** Opening RECORD SET block **

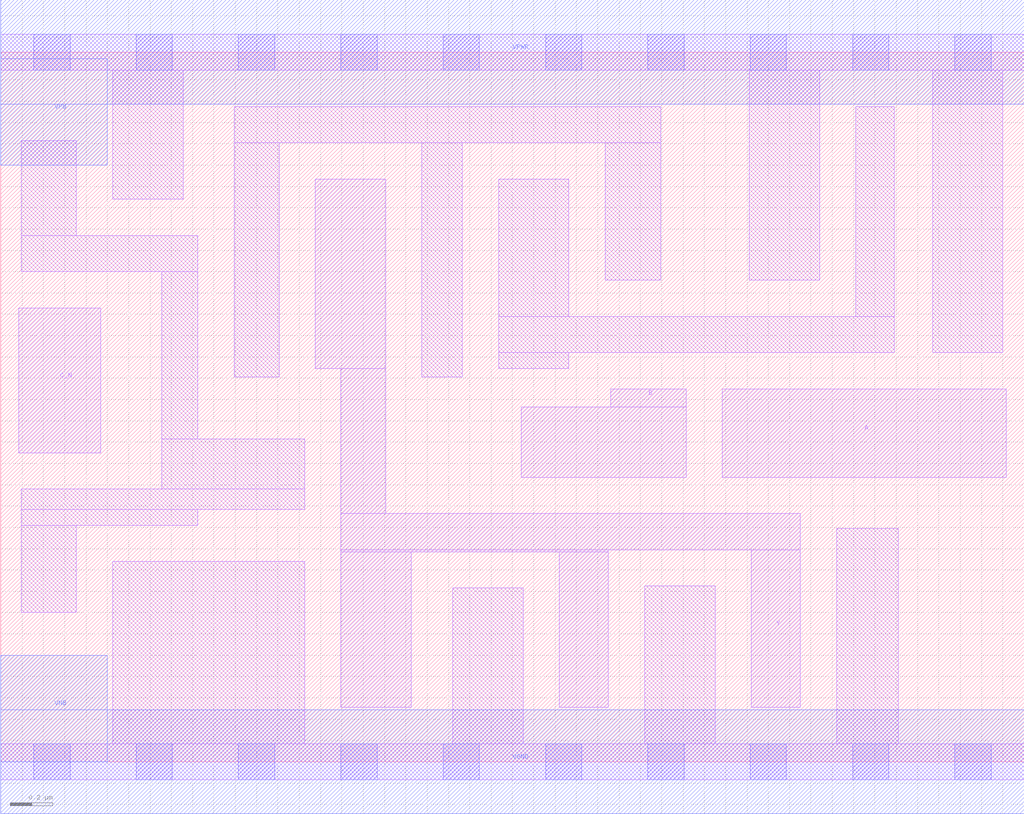
<source format=lef>
# Copyright 2020 The SkyWater PDK Authors
#
# Licensed under the Apache License, Version 2.0 (the "License");
# you may not use this file except in compliance with the License.
# You may obtain a copy of the License at
#
#     https://www.apache.org/licenses/LICENSE-2.0
#
# Unless required by applicable law or agreed to in writing, software
# distributed under the License is distributed on an "AS IS" BASIS,
# WITHOUT WARRANTIES OR CONDITIONS OF ANY KIND, either express or implied.
# See the License for the specific language governing permissions and
# limitations under the License.
#
# SPDX-License-Identifier: Apache-2.0

VERSION 5.5 ;
NAMESCASESENSITIVE ON ;
BUSBITCHARS "[]" ;
DIVIDERCHAR "/" ;
MACRO sky130_fd_sc_lp__nor3b_2
  CLASS CORE ;
  SOURCE USER ;
  ORIGIN  0.000000  0.000000 ;
  SIZE  4.800000 BY  3.330000 ;
  SYMMETRY X Y R90 ;
  SITE unit ;
  PIN A
    ANTENNAGATEAREA  0.630000 ;
    DIRECTION INPUT ;
    USE SIGNAL ;
    PORT
      LAYER li1 ;
        RECT 3.385000 1.335000 4.715000 1.750000 ;
    END
  END A
  PIN B
    ANTENNAGATEAREA  0.630000 ;
    DIRECTION INPUT ;
    USE SIGNAL ;
    PORT
      LAYER li1 ;
        RECT 2.440000 1.335000 3.215000 1.665000 ;
        RECT 2.860000 1.665000 3.215000 1.750000 ;
    END
  END B
  PIN C_N
    ANTENNAGATEAREA  0.126000 ;
    DIRECTION INPUT ;
    USE SIGNAL ;
    PORT
      LAYER li1 ;
        RECT 0.085000 1.450000 0.470000 2.130000 ;
    END
  END C_N
  PIN Y
    ANTENNADIFFAREA  1.146600 ;
    DIRECTION OUTPUT ;
    USE SIGNAL ;
    PORT
      LAYER li1 ;
        RECT 1.475000 1.845000 1.805000 2.735000 ;
        RECT 1.595000 0.255000 1.925000 0.985000 ;
        RECT 1.595000 0.985000 2.850000 0.995000 ;
        RECT 1.595000 0.995000 3.750000 1.165000 ;
        RECT 1.595000 1.165000 1.805000 1.845000 ;
        RECT 2.620000 0.255000 2.850000 0.985000 ;
        RECT 3.520000 0.255000 3.750000 0.995000 ;
    END
  END Y
  PIN VGND
    DIRECTION INOUT ;
    USE GROUND ;
    PORT
      LAYER met1 ;
        RECT 0.000000 -0.245000 4.800000 0.245000 ;
    END
  END VGND
  PIN VNB
    DIRECTION INOUT ;
    USE GROUND ;
    PORT
      LAYER met1 ;
        RECT 0.000000 0.000000 0.500000 0.500000 ;
    END
  END VNB
  PIN VPB
    DIRECTION INOUT ;
    USE POWER ;
    PORT
      LAYER met1 ;
        RECT 0.000000 2.800000 0.500000 3.300000 ;
    END
  END VPB
  PIN VPWR
    DIRECTION INOUT ;
    USE POWER ;
    PORT
      LAYER met1 ;
        RECT 0.000000 3.085000 4.800000 3.575000 ;
    END
  END VPWR
  OBS
    LAYER li1 ;
      RECT 0.000000 -0.085000 4.800000 0.085000 ;
      RECT 0.000000  3.245000 4.800000 3.415000 ;
      RECT 0.095000  0.700000 0.355000 1.110000 ;
      RECT 0.095000  1.110000 0.925000 1.185000 ;
      RECT 0.095000  1.185000 1.425000 1.280000 ;
      RECT 0.095000  2.300000 0.925000 2.470000 ;
      RECT 0.095000  2.470000 0.355000 2.915000 ;
      RECT 0.525000  0.085000 1.425000 0.940000 ;
      RECT 0.525000  2.640000 0.855000 3.245000 ;
      RECT 0.755000  1.280000 1.425000 1.515000 ;
      RECT 0.755000  1.515000 0.925000 2.300000 ;
      RECT 1.095000  1.805000 1.305000 2.905000 ;
      RECT 1.095000  2.905000 3.095000 3.075000 ;
      RECT 1.975000  1.805000 2.165000 2.905000 ;
      RECT 2.120000  0.085000 2.450000 0.815000 ;
      RECT 2.335000  1.845000 2.665000 1.920000 ;
      RECT 2.335000  1.920000 4.190000 2.090000 ;
      RECT 2.335000  2.090000 2.665000 2.735000 ;
      RECT 2.835000  2.260000 3.095000 2.905000 ;
      RECT 3.020000  0.085000 3.350000 0.825000 ;
      RECT 3.510000  2.260000 3.840000 3.245000 ;
      RECT 3.920000  0.085000 4.210000 1.095000 ;
      RECT 4.010000  2.090000 4.190000 3.075000 ;
      RECT 4.370000  1.920000 4.700000 3.245000 ;
    LAYER mcon ;
      RECT 0.155000 -0.085000 0.325000 0.085000 ;
      RECT 0.155000  3.245000 0.325000 3.415000 ;
      RECT 0.635000 -0.085000 0.805000 0.085000 ;
      RECT 0.635000  3.245000 0.805000 3.415000 ;
      RECT 1.115000 -0.085000 1.285000 0.085000 ;
      RECT 1.115000  3.245000 1.285000 3.415000 ;
      RECT 1.595000 -0.085000 1.765000 0.085000 ;
      RECT 1.595000  3.245000 1.765000 3.415000 ;
      RECT 2.075000 -0.085000 2.245000 0.085000 ;
      RECT 2.075000  3.245000 2.245000 3.415000 ;
      RECT 2.555000 -0.085000 2.725000 0.085000 ;
      RECT 2.555000  3.245000 2.725000 3.415000 ;
      RECT 3.035000 -0.085000 3.205000 0.085000 ;
      RECT 3.035000  3.245000 3.205000 3.415000 ;
      RECT 3.515000 -0.085000 3.685000 0.085000 ;
      RECT 3.515000  3.245000 3.685000 3.415000 ;
      RECT 3.995000 -0.085000 4.165000 0.085000 ;
      RECT 3.995000  3.245000 4.165000 3.415000 ;
      RECT 4.475000 -0.085000 4.645000 0.085000 ;
      RECT 4.475000  3.245000 4.645000 3.415000 ;
  END
END sky130_fd_sc_lp__nor3b_2

</source>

** Closing RECORD SET block **

§ **WHAT TO WORK ON**
A word-for-word copy of the records is needed, with no pictures carried over.

§ **EXPECTED ANSWER**
<source format=lef>
# Copyright 2020 The SkyWater PDK Authors
#
# Licensed under the Apache License, Version 2.0 (the "License");
# you may not use this file except in compliance with the License.
# You may obtain a copy of the License at
#
#     https://www.apache.org/licenses/LICENSE-2.0
#
# Unless required by applicable law or agreed to in writing, software
# distributed under the License is distributed on an "AS IS" BASIS,
# WITHOUT WARRANTIES OR CONDITIONS OF ANY KIND, either express or implied.
# See the License for the specific language governing permissions and
# limitations under the License.
#
# SPDX-License-Identifier: Apache-2.0

VERSION 5.5 ;
NAMESCASESENSITIVE ON ;
BUSBITCHARS "[]" ;
DIVIDERCHAR "/" ;
MACRO sky130_fd_sc_lp__nor3b_2
  CLASS CORE ;
  SOURCE USER ;
  ORIGIN  0.000000  0.000000 ;
  SIZE  4.800000 BY  3.330000 ;
  SYMMETRY X Y R90 ;
  SITE unit ;
  PIN A
    ANTENNAGATEAREA  0.630000 ;
    DIRECTION INPUT ;
    USE SIGNAL ;
    PORT
      LAYER li1 ;
        RECT 3.385000 1.335000 4.715000 1.750000 ;
    END
  END A
  PIN B
    ANTENNAGATEAREA  0.630000 ;
    DIRECTION INPUT ;
    USE SIGNAL ;
    PORT
      LAYER li1 ;
        RECT 2.440000 1.335000 3.215000 1.665000 ;
        RECT 2.860000 1.665000 3.215000 1.750000 ;
    END
  END B
  PIN C_N
    ANTENNAGATEAREA  0.126000 ;
    DIRECTION INPUT ;
    USE SIGNAL ;
    PORT
      LAYER li1 ;
        RECT 0.085000 1.450000 0.470000 2.130000 ;
    END
  END C_N
  PIN Y
    ANTENNADIFFAREA  1.146600 ;
    DIRECTION OUTPUT ;
    USE SIGNAL ;
    PORT
      LAYER li1 ;
        RECT 1.475000 1.845000 1.805000 2.735000 ;
        RECT 1.595000 0.255000 1.925000 0.985000 ;
        RECT 1.595000 0.985000 2.850000 0.995000 ;
        RECT 1.595000 0.995000 3.750000 1.165000 ;
        RECT 1.595000 1.165000 1.805000 1.845000 ;
        RECT 2.620000 0.255000 2.850000 0.985000 ;
        RECT 3.520000 0.255000 3.750000 0.995000 ;
    END
  END Y
  PIN VGND
    DIRECTION INOUT ;
    USE GROUND ;
    PORT
      LAYER met1 ;
        RECT 0.000000 -0.245000 4.800000 0.245000 ;
    END
  END VGND
  PIN VNB
    DIRECTION INOUT ;
    USE GROUND ;
    PORT
      LAYER met1 ;
        RECT 0.000000 0.000000 0.500000 0.500000 ;
    END
  END VNB
  PIN VPB
    DIRECTION INOUT ;
    USE POWER ;
    PORT
      LAYER met1 ;
        RECT 0.000000 2.800000 0.500000 3.300000 ;
    END
  END VPB
  PIN VPWR
    DIRECTION INOUT ;
    USE POWER ;
    PORT
      LAYER met1 ;
        RECT 0.000000 3.085000 4.800000 3.575000 ;
    END
  END VPWR
  OBS
    LAYER li1 ;
      RECT 0.000000 -0.085000 4.800000 0.085000 ;
      RECT 0.000000  3.245000 4.800000 3.415000 ;
      RECT 0.095000  0.700000 0.355000 1.110000 ;
      RECT 0.095000  1.110000 0.925000 1.185000 ;
      RECT 0.095000  1.185000 1.425000 1.280000 ;
      RECT 0.095000  2.300000 0.925000 2.470000 ;
      RECT 0.095000  2.470000 0.355000 2.915000 ;
      RECT 0.525000  0.085000 1.425000 0.940000 ;
      RECT 0.525000  2.640000 0.855000 3.245000 ;
      RECT 0.755000  1.280000 1.425000 1.515000 ;
      RECT 0.755000  1.515000 0.925000 2.300000 ;
      RECT 1.095000  1.805000 1.305000 2.905000 ;
      RECT 1.095000  2.905000 3.095000 3.075000 ;
      RECT 1.975000  1.805000 2.165000 2.905000 ;
      RECT 2.120000  0.085000 2.450000 0.815000 ;
      RECT 2.335000  1.845000 2.665000 1.920000 ;
      RECT 2.335000  1.920000 4.190000 2.090000 ;
      RECT 2.335000  2.090000 2.665000 2.735000 ;
      RECT 2.835000  2.260000 3.095000 2.905000 ;
      RECT 3.020000  0.085000 3.350000 0.825000 ;
      RECT 3.510000  2.260000 3.840000 3.245000 ;
      RECT 3.920000  0.085000 4.210000 1.095000 ;
      RECT 4.010000  2.090000 4.190000 3.075000 ;
      RECT 4.370000  1.920000 4.700000 3.245000 ;
    LAYER mcon ;
      RECT 0.155000 -0.085000 0.325000 0.085000 ;
      RECT 0.155000  3.245000 0.325000 3.415000 ;
      RECT 0.635000 -0.085000 0.805000 0.085000 ;
      RECT 0.635000  3.245000 0.805000 3.415000 ;
      RECT 1.115000 -0.085000 1.285000 0.085000 ;
      RECT 1.115000  3.245000 1.285000 3.415000 ;
      RECT 1.595000 -0.085000 1.765000 0.085000 ;
      RECT 1.595000  3.245000 1.765000 3.415000 ;
      RECT 2.075000 -0.085000 2.245000 0.085000 ;
      RECT 2.075000  3.245000 2.245000 3.415000 ;
      RECT 2.555000 -0.085000 2.725000 0.085000 ;
      RECT 2.555000  3.245000 2.725000 3.415000 ;
      RECT 3.035000 -0.085000 3.205000 0.085000 ;
      RECT 3.035000  3.245000 3.205000 3.415000 ;
      RECT 3.515000 -0.085000 3.685000 0.085000 ;
      RECT 3.515000  3.245000 3.685000 3.415000 ;
      RECT 3.995000 -0.085000 4.165000 0.085000 ;
      RECT 3.995000  3.245000 4.165000 3.415000 ;
      RECT 4.475000 -0.085000 4.645000 0.085000 ;
      RECT 4.475000  3.245000 4.645000 3.415000 ;
  END
END sky130_fd_sc_lp__nor3b_2

</source>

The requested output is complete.